▶ What you will do
Arrange every line of the records below into a JSON list of strings, with one string per line and no entries for blank lines.

▶ Excerpted records
____________

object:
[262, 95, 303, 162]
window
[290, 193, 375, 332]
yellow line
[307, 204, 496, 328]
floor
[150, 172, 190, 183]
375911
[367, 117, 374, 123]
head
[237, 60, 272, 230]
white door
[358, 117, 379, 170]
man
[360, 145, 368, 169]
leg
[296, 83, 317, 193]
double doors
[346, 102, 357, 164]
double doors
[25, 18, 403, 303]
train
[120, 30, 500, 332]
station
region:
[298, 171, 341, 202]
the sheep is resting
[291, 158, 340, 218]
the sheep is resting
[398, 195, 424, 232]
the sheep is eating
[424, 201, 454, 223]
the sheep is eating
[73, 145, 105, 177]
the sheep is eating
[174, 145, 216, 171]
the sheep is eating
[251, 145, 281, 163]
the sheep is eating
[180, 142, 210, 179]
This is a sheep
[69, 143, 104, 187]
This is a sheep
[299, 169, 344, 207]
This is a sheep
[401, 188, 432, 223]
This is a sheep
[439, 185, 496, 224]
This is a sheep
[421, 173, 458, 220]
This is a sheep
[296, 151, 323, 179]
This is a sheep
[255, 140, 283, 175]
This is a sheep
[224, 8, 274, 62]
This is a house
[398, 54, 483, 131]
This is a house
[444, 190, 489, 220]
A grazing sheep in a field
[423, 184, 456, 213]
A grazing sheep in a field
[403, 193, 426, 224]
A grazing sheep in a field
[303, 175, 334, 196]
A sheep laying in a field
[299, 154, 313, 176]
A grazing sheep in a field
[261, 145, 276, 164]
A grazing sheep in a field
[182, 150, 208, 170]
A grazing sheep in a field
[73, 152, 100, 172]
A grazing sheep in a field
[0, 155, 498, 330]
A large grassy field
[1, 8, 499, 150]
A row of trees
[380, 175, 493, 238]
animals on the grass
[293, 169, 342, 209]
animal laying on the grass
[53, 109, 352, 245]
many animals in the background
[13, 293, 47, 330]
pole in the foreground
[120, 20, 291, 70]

____________

▶ Exercise result
[
  "object:",
  "[262, 95, 303, 162]",
  "window",
  "[290, 193, 375, 332]",
  "yellow line",
  "[307, 204, 496, 328]",
  "floor",
  "[150, 172, 190, 183]",
  "375911",
  "[367, 117, 374, 123]",
  "head",
  "[237, 60, 272, 230]",
  "white door",
  "[358, 117, 379, 170]",
  "man",
  "[360, 145, 368, 169]",
  "leg",
  "[296, 83, 317, 193]",
  "double doors",
  "[346, 102, 357, 164]",
  "double doors",
  "[25, 18, 403, 303]",
  "train",
  "[120, 30, 500, 332]",
  "station",
  "region:",
  "[298, 171, 341, 202]",
  "the sheep is resting",
  "[291, 158, 340, 218]",
  "the sheep is resting",
  "[398, 195, 424, 232]",
  "the sheep is eating",
  "[424, 201, 454, 223]",
  "the sheep is eating",
  "[73, 145, 105, 177]",
  "the sheep is eating",
  "[174, 145, 216, 171]",
  "the sheep is eating",
  "[251, 145, 281, 163]",
  "the sheep is eating",
  "[180, 142, 210, 179]",
  "This is a sheep",
  "[69, 143, 104, 187]",
  "This is a sheep",
  "[299, 169, 344, 207]",
  "This is a sheep",
  "[401, 188, 432, 223]",
  "This is a sheep",
  "[439, 185, 496, 224]",
  "This is a sheep",
  "[421, 173, 458, 220]",
  "This is a sheep",
  "[296, 151, 323, 179]",
  "This is a sheep",
  "[255, 140, 283, 175]",
  "This is a sheep",
  "[224, 8, 274, 62]",
  "This is a house",
  "[398, 54, 483, 131]",
  "This is a house",
  "[444, 190, 489, 220]",
  "A grazing sheep in a field",
  "[423, 184, 456, 213]",
  "A grazing sheep in a field",
  "[403, 193, 426, 224]",
  "A grazing sheep in a field",
  "[303, 175, 334, 196]",
  "A sheep laying in a field",
  "[299, 154, 313, 176]",
  "A grazing sheep in a field",
  "[261, 145, 276, 164]",
  "A grazing sheep in a field",
  "[182, 150, 208, 170]",
  "A grazing sheep in a field",
  "[73, 152, 100, 172]",
  "A grazing sheep in a field",
  "[0, 155, 498, 330]",
  "A large grassy field",
  "[1, 8, 499, 150]",
  "A row of trees",
  "[380, 175, 493, 238]",
  "animals on the grass",
  "[293, 169, 342, 209]",
  "animal laying on the grass",
  "[53, 109, 352, 245]",
  "many animals in the background",
  "[13, 293, 47, 330]",
  "pole in the foreground",
  "[120, 20, 291, 70]"
]